Yours truly

Yours truly

Wednesday, January 7, 2015

The US Dollar Still Rules, to the Apparent Dismay of the BIS

Not for the uninitiated. The background information provided in this post lacks the usual technical depth (I flatter myself, I know). Foreign exchange is not my specialty, and forecasting currency exchange rates makes modeling the term premium seem like an exact science. The following are my opinions, with facts, figures and links to imminently reliable sources included.

A gentle warning from the BIS about the US dollar's status as reserve currency.

I have long tracked foreign investment - particularly that of foreign central banks and foreign official sovereign wealth funds - in US dollars, and its impact on US financial markets. This is why the recent article in the BIS Quarterly Review, December 2014, "Currency movements drive reserve composition," peaked my interest.

The BIS piece essentially questions why the US dollar has maintained its global reserve currency status - as US dollar assets account for 60% of foreign exchange reserves - despite the weight of the US economy being less than 25% of global GDP.  Among their conclusions (and I'm paraphrasing here) are that:

  1. Currencies that tend to be highly correlated to the dollar maintain higher shares of dollars in their official reserves. This "dollar zone" of currencies keeps the overall weight of the dollar in reserves higher and helps the dollar maintain its reserve status. 
  2. Should the co-movement of currencies change rapidly, the shift away from dollars in the composition of reserves could also quickly erode the dollar's weight as a reserve currency, perhaps in favor of the Chinese renminbi. 
I'm going to go out on an interpretive limb here and say that I think what the BIS is implying is that (1) If China and other Asian countries move away from soft-pegging their currency to the dollar, and; (2) Presuming China continues to rise as a global economic power; (3) Then the renminbi could "soon" - and perhaps violently - join or supplant the US dollar as a global reserve currency.

I'm going to go on record as saying that their projection that the renminbi will move to global reserve status is both way too early and not really supported by the evidence that they site in the paper, other than that they seem to want to see the US dollar pushed aside. No countries that report the currency breakdown in their FX reserves currently have enough renminbi that it rises to the level of being significant to report as a category (less than 1% of allocated reserves are held in renminbi). Granted, most renminbi is probably held by nations that don't disclose that information, but still, it's an incredible stretch to project that such a position would go from being presumably negligible to "global reserve status" in, what, a period of a few years?

Many international economists have been claiming since before the euro was created in 1999 that it would rise to reserve currency status, challenging or overtaking the dollar (we site some more recent pieces along that vein later in the post). And I'm sure that it will - or could - occur, if the monetary union begins to function more as a fiscal and regulatory union, and the current destabilization problems are worked out. Fifteen years is certainly much too early to begin to judge. Britain had the reserve currency of the world for a couple of centuries, and many others functioned that way at times over the past two thousand years.

**WORK ORDER:** Carry on the post about the US dollar's reserve-currency status, starting right after its last sentence.

Saved entries:
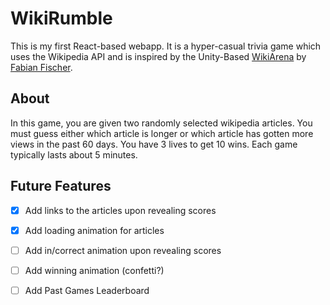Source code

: # WikiRumble

This is my first React-based webapp. It is a hyper-casual trivia game which uses the Wikipedia API and is inspired by the Unity-Based [WikiArena](https://ludokultur.itch.io/wikiarena) by [Fabian Fischer](https://ludokultur.de/).

## About
In this game, you are given two randomly selected wikipedia articles. You must guess either which article is longer or which article has gotten more views in the past 60 days. You have 3 lives to get 10 wins. Each game typically lasts about 5 minutes.

## Future Features

- [x] Add links to the articles upon revealing scores
- [x] Add loading animation for articles
- [ ] Add in/correct animation upon revealing scores
- [ ] Add winning animation (confetti?)
- [ ] Add Past Games Leaderboard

**RESULT OF THE EXERCISE:**
 Part of the persistence of the US dollar's reserve status is its role in the global oil trade, the strength and size of the US economy, and the safe haven status its securities have due to the trust and faith people all over the world ascribe to the intent of the government to make good on its debts. Like us or not, we're the best credit going. As the US dollar continues to strengthen against the euro, yen and renminbi and the oil market crashes, I don't quite know what to make of all this. History can tell us a lot, and the history of money tells us that it's just as much about faith, governance, financial and monetary stability as it is about the size of the economy. Currency crises and financial chaos have been occurring with surprising frequency for millenia. There is a trade here, it's probably in FX and energy (ha ha ha, brilliant deduction, Watson) but I'm not sure know what it is. If you have some time, give this a read and send me some suggestions.

A brief history of money.

Bartering - e.g. trading cattle for seasonal harvests for cloth for labor - being a rather cumbersome and inefficient form of economic exchange, most ancient societies developed some primitive forms of money. In ancient China it was cowrie shells, in modern day prisons it's cigarettes. Due to its durability, convenience of transport, and eventually the ability to standardize weights, most ancient civilizations had incorporated the use of various metals as proto-money by around 2000 BC. 

It is worth noting that banking preceded the development of true coinage. From Glyn Davies, Origins of Money and of Banking
Banking originated in Ancient Mesopotamia where the royal palaces and temples provided secure places for the safe-keeping of grain and other commodities. Receipts came to be used for transfers not only to the original depositors but also to third parties. Eventually private houses in Mesopotamia also got involved in these banking operations and laws regulating them were included in the code of Hammurabi.
In Egypt too the centralization of harvests in state warehouses also led to the development of a system of banking. Written orders for the withdrawal of separate lots of grain by owners whose crops had been deposited there for safety and convenience, or which had been compulsorily deposited to the credit of the king, soon became used as a more general method of payment of debts to other persons including tax gatherers, priests and traders.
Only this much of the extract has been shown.